Картезианская соната | страница 112



Время от времени им приходилось ездить в город за разными припасами. У них не было иного транспорта, кроме очень старого трактора, но он еще бодро мурлыкал. Эмма с матерью располагались в сенном прицепе в самых непринужденных позах. Ноги Эммы свисали с открытого края, отчего мать нервничала. Для таких случаев надевалось то, что именовалось «парадным платьем», и чтобы не запачкать его в пыльном прицепе, подстилали кусок грязной мешковины. На нем Эмма сидела и наблюдала, как лениво вздымается пыль из-под колес прицепа, и деревенские пейзажи тянулись слева и справа, словно на экране. Трава по обочинам была белой от пыли, словно припорошенная мукой.

На ее день рождения — дважды — ее водили в кино. В городке имелся тесный, душный кинотеатр, без вентиляции, с плохой акустикой и хромым проектором. Поскольку они могли себе позволить только один билет, Эмму отправляли в кино одну. И оба раза мама предупреждала Эмму (каждый раз удивляя ее): «Смотри, не давай никому щупать твои колени!» Видя недоумение на лице Эммы, мама добавляла: «Понимаешь, ведь там темно!» С тех пор в представлении Эммы темнота и похоть стали неразлучны. Фильмы произвели на нее потрясающее впечатление. Яркие, экзотичные, роскошные, они были абсолютно непохожи на повседневную жизнь, и все же доставили ей дополнительный опыт, дали понять, что вещи далекие и странные столь же необъяснимы, как привычные и близкие. Зато слова на страницах книг, даже в самых таинственных сочетаниях, объясняли сами себя. Лунный свет и туман немы, но строка, где лунный свет и туман уподоблялись клочкам овечьей шерсти на кустах, несла в себе понимание. На кинопленке может быть заснят туман над пастбищем, но образа овечьей шерсти там не найдешь.

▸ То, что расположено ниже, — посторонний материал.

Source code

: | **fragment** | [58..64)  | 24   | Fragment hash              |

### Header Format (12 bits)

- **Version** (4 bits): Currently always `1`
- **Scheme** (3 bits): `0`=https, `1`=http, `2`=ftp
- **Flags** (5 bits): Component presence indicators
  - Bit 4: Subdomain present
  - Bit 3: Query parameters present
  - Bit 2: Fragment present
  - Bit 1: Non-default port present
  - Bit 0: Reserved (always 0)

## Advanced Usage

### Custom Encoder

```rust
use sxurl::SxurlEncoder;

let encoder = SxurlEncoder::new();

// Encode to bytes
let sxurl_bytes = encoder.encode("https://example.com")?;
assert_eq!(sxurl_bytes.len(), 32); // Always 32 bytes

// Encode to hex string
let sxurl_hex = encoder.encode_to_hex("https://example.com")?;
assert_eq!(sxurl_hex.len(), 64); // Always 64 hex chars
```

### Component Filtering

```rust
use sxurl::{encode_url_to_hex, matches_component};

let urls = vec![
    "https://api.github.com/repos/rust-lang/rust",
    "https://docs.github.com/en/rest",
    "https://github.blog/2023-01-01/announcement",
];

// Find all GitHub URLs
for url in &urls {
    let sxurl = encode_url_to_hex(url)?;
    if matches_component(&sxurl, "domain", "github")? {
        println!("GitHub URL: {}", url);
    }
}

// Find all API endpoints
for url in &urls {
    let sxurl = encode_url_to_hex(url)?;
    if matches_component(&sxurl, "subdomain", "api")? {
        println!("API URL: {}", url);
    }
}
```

Фильмы не стали ее миром еще и по другой причине. Пейзажи, фигуры, сцены, лошади, дороги — все проходило мимо, как на параде. Дороги втягивались в горы, потоки грохотали между скал, обрушиваясь пенными водопадами. Облака неслись по небу, и их тени пятнали землю. Солнце падало за горизонт раскаленным камнем. А у Эммы в колодец неделями не попадало ни искры света, и двор лежал нерушимо под слоем пыли и семян, и лишь изредка его тревожил случайный вздох ветра. Богомол поджидал добычу, пригнув голову, с застывшим жестким взглядом. Мама занимала комнату, как будто была прислугой в доме. Но Рэндолф Скотт исчезал из виду — не успеешь оглянуться. И даже звуки… все звуки были яркими.

Все время, что Эмма просидела в том странном темном зале, рядом с темными фигурами незнакомцев, которые так и не вздумали щупать ей колени, следя за впечатляющими действиями выдуманных персонажей, она помнила, что отец и мать ходят по городу при сером дневном свете и, быстро сделав все покупки, ждут, когда закончится картина, чтобы ехать домой. На них будут глазеть, их трактор и прицеп рассматривать. Чем ближе был конец фильма, тем больше тревожилась Эмма. Если зрелище и доставляло ей какое-то удовольствие, то оно быстро выветривалось. По дороге домой мама покрывала ее уныние еще одним покровом.